ESTRATTO DELLA PAGINA ->

Guelpa Guelfo

"L'arte è una attività umana che possiede come propri scopi la trasmissione alle altre persone dei più alti e migliori sentimenti al quale l'uomo sia mai arrivato".
E' un appassionato e profondo pensiero del celebre scrittore russo Leone Tolstoj. Una frase che ben si coniuga con la pittura di Guelfo Guelpa, 64 anni, artista le cui opere non sono semplici spazi decorativi, ma una piccola oasi di positività.

Con un padre poeta e scrittore, evidentemente ha respirato il profumo dell'arte e della creatività fin da bambino. Formatosi alla scuola del celebre maestro vercellese Renzo Roncarolo, Guelpa sviluppa una forte passione per i paesaggi, nutrendo un'indiscussa ammirazione per i grandi impressionisti d'oltralpe come Manet, Renoir, Monet e Degas. Guelpa ama sperimentare, pur rimanendo fedele ad un armonico uso di luci e colori. Del resto colore e luce sono gli ingredienti principali della visione.   
La sua scelta di rappresentare la realtà lo porta ad esaltare su tutto la sensazione dell'attimo fuggente. Un'elaborazione mentale che parte dalla velocità delle emozioni e che arriva a selezionati tagli di inquadratura. Nascono così quadri dai tratti classici, ma al contempo immagini con un particolare sapore di modernità. Una modernità accentuata dall'uso di colori che a volte superano l'idea della realtà stessa. E qui si può notare una inequivocabile contaminazione artistica, frutto di studi, ma anche di un certo amore per la corrente metafisica di Giorgio Morandi. Non è infatti raro notare in alcuni quadri di Guelpa una visione enigmatica della realtà, quasi un'astrazione, un malinconico lirismo. Opere che, per chi ha il piacere e l'opportunità di apprezzarle, riportano alla mente certe pennellate dell'estense Filippo De Pisis, altro padre dell'arte metafisica. 

La produzione di Guelpa è piuttosto fertile, così come la sua partecipazione a mostre e concorsi in buona parte del Nord Italia.
"Dipingo non solo per regalare sensazioni agli altri è solito affermare ma anche e soprattutto per sentire sulla mia pelle emozioni autentiche".

ESTRATTI DELLE RIGHE ->
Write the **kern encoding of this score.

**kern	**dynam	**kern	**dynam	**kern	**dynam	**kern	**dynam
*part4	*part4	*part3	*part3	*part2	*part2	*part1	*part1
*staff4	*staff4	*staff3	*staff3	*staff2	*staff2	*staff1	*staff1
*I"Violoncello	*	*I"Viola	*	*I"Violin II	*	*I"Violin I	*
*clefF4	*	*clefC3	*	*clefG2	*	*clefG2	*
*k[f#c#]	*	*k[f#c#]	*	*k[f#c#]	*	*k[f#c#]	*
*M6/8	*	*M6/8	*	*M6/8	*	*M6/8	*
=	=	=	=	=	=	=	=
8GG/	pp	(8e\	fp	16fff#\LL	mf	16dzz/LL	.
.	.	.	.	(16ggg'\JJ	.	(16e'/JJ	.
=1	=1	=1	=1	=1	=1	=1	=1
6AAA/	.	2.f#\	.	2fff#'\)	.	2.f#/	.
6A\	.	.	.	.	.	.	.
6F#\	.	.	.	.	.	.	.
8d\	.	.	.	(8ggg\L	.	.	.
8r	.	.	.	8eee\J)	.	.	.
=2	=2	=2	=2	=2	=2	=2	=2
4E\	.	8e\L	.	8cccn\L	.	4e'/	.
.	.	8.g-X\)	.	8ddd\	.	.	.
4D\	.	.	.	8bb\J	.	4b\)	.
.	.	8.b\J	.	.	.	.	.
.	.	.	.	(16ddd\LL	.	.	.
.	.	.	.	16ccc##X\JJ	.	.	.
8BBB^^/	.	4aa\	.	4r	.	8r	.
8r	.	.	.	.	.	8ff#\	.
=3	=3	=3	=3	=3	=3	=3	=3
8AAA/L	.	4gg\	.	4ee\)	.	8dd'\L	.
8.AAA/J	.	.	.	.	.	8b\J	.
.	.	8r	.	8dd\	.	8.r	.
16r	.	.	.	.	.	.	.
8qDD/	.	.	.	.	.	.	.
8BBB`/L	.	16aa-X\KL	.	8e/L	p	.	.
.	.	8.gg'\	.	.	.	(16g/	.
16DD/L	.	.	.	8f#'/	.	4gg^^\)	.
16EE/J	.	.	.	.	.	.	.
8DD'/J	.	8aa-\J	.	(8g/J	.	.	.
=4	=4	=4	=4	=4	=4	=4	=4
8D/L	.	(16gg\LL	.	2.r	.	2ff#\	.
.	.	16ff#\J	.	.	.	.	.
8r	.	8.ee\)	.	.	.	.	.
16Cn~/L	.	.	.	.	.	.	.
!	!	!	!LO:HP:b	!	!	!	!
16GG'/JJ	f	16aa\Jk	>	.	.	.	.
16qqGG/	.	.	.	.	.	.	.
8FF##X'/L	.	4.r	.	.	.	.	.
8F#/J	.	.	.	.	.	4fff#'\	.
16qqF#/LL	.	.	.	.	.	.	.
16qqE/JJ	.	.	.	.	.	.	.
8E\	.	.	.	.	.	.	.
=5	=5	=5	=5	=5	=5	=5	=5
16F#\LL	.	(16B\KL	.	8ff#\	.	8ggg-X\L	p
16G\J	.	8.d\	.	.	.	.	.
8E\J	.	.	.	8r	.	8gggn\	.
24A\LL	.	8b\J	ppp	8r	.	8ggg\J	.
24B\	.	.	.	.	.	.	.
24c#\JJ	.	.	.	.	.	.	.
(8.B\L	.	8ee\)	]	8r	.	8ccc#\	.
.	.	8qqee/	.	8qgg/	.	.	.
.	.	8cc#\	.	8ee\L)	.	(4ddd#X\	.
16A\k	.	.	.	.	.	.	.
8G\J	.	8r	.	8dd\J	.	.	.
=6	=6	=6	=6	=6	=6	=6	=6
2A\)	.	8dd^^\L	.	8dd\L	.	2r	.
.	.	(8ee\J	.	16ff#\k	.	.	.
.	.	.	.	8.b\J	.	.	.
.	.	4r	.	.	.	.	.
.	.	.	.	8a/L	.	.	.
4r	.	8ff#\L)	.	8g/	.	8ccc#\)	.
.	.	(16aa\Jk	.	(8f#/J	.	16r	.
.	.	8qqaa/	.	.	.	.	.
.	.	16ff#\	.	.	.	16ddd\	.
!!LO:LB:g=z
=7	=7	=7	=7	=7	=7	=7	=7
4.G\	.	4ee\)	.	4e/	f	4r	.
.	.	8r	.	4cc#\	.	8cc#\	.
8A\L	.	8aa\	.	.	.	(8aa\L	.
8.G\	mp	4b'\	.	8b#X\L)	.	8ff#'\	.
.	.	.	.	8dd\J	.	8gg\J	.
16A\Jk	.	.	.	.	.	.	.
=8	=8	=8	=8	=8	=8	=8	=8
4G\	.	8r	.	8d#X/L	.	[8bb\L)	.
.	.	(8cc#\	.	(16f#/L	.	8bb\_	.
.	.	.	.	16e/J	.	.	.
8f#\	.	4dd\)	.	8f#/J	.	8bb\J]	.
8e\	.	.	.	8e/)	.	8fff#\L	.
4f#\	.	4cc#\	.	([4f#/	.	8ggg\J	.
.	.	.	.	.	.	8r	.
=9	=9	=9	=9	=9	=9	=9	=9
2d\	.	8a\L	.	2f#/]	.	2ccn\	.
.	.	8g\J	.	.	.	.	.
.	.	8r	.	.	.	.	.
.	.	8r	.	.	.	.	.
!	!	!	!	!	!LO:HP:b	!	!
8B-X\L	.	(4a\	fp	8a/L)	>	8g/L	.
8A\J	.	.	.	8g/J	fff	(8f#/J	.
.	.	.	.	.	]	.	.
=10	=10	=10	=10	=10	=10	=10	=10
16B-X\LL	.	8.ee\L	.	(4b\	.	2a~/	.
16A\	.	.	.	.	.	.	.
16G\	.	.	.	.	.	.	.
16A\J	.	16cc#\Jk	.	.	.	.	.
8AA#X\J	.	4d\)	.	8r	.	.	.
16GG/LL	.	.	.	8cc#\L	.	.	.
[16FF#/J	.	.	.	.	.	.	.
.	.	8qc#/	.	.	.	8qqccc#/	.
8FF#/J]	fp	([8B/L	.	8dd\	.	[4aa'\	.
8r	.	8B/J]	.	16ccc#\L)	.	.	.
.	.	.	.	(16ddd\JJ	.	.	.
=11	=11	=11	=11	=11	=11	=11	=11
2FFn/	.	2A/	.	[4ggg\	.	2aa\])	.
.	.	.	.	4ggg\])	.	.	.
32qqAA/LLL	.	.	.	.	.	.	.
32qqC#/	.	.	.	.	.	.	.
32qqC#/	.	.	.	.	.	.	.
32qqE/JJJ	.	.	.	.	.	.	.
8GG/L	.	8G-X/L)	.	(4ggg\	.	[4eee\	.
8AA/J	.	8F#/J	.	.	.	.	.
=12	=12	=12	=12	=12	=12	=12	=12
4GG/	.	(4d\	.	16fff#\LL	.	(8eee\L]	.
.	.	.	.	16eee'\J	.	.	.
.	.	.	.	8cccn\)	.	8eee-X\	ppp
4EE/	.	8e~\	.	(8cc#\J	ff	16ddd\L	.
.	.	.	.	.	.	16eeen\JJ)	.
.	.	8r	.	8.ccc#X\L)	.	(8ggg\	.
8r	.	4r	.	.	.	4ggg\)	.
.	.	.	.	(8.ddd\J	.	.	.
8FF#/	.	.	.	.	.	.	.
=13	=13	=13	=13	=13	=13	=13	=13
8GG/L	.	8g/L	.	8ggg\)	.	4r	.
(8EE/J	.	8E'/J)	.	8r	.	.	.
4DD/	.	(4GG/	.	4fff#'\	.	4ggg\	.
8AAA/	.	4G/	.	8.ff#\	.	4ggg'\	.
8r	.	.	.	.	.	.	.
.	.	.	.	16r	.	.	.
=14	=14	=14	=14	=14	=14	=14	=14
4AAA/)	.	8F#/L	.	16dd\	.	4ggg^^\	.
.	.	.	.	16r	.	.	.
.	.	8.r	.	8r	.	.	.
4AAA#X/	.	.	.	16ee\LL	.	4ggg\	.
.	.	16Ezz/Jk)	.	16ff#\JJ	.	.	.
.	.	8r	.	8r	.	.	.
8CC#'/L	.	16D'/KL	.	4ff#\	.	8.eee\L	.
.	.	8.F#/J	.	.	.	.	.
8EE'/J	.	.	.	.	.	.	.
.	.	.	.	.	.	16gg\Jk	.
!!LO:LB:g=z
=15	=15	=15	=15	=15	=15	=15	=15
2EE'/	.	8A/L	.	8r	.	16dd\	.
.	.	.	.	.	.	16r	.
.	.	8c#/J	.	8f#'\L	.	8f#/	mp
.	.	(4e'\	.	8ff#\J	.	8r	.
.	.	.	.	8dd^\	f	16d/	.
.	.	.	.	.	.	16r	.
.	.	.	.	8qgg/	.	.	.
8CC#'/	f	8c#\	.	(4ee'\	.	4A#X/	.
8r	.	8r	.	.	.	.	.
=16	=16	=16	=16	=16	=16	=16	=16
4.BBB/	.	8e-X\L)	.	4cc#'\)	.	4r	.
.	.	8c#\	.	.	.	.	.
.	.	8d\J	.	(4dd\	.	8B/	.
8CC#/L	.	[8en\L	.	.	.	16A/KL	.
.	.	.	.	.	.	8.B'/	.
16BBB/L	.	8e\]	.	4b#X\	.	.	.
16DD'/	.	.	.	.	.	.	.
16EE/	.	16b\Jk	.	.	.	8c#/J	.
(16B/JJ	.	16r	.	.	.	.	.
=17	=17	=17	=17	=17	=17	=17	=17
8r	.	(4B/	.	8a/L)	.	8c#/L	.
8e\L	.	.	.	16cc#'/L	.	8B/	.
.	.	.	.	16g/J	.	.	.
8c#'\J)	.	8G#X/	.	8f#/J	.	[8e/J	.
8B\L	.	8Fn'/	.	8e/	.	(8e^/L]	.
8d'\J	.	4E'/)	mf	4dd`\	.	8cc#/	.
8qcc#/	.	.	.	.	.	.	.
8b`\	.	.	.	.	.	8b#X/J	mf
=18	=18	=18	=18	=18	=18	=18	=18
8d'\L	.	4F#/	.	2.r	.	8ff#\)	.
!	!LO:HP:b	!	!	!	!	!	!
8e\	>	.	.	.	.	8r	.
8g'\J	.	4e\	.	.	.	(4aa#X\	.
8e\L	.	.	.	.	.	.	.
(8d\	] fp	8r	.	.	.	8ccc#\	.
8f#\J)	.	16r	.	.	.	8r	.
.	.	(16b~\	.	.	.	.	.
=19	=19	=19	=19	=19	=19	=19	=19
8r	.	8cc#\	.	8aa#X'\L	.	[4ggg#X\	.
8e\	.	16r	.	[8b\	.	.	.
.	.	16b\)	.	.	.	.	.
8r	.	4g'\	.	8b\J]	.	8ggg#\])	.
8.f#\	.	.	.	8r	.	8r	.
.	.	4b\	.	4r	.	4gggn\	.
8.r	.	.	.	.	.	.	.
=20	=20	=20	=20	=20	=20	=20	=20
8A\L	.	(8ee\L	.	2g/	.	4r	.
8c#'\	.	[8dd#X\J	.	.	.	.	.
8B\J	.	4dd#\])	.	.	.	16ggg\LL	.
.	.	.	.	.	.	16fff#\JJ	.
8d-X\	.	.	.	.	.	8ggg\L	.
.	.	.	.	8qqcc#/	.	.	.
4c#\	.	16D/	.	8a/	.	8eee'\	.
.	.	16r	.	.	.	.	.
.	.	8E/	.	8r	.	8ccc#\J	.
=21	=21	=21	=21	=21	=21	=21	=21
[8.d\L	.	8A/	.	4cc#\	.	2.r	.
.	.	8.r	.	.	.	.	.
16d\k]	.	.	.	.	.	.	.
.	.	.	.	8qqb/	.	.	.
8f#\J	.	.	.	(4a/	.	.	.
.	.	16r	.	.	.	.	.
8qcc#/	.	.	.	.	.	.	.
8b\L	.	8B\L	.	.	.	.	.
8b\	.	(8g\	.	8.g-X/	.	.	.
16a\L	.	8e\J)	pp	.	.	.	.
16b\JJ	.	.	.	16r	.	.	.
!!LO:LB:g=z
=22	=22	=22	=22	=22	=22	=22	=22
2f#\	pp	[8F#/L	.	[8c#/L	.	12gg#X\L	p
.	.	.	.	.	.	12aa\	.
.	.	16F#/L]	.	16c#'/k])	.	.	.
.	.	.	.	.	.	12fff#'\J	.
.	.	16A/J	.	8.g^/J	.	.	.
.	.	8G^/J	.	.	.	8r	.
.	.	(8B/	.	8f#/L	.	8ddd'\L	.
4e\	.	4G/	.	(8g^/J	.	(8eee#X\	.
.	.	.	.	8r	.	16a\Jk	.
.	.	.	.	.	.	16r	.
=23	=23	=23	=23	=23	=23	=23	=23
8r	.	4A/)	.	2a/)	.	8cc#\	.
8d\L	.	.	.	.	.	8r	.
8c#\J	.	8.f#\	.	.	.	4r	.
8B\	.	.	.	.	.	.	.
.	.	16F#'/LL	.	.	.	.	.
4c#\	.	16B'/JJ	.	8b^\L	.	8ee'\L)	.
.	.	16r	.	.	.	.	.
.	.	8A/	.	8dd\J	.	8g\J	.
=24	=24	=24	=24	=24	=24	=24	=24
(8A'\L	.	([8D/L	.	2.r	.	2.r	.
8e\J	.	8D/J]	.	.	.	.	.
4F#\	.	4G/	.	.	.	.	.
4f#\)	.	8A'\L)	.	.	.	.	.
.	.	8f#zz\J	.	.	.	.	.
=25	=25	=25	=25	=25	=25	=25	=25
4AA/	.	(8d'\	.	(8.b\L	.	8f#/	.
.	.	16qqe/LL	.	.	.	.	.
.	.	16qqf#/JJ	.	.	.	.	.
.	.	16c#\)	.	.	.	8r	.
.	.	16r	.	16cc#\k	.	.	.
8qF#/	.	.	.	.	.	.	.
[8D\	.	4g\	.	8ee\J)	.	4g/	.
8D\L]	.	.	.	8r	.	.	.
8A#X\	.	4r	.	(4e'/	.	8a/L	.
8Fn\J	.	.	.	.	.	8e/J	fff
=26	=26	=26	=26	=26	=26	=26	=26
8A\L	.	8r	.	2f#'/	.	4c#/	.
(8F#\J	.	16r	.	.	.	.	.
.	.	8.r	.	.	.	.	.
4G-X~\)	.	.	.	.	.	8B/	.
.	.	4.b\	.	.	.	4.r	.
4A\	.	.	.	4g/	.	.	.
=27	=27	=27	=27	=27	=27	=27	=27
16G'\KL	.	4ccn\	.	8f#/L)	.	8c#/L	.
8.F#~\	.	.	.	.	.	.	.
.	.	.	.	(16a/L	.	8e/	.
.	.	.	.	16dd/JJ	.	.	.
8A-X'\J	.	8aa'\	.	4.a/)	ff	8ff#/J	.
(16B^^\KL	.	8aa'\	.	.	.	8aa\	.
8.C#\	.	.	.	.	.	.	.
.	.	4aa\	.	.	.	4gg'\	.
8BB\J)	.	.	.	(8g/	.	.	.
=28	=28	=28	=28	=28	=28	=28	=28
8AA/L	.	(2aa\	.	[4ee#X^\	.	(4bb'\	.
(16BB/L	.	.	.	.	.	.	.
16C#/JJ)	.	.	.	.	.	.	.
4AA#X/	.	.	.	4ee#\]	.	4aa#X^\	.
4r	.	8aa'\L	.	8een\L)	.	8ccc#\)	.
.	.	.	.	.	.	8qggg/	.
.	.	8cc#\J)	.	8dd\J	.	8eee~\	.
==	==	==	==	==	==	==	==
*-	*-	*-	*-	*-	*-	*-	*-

DESCRIZIONE DEL COMPITO ->
Secondo l'estratto della pagina, alla scuola di quale maestro si è formato Guelfo Guelpa? Si avvalga unicamente dell'estratto della pagina.

RISULTATO ATTESO ->
Alla scuola del celebre maestro vercellese Renzo Roncarolo.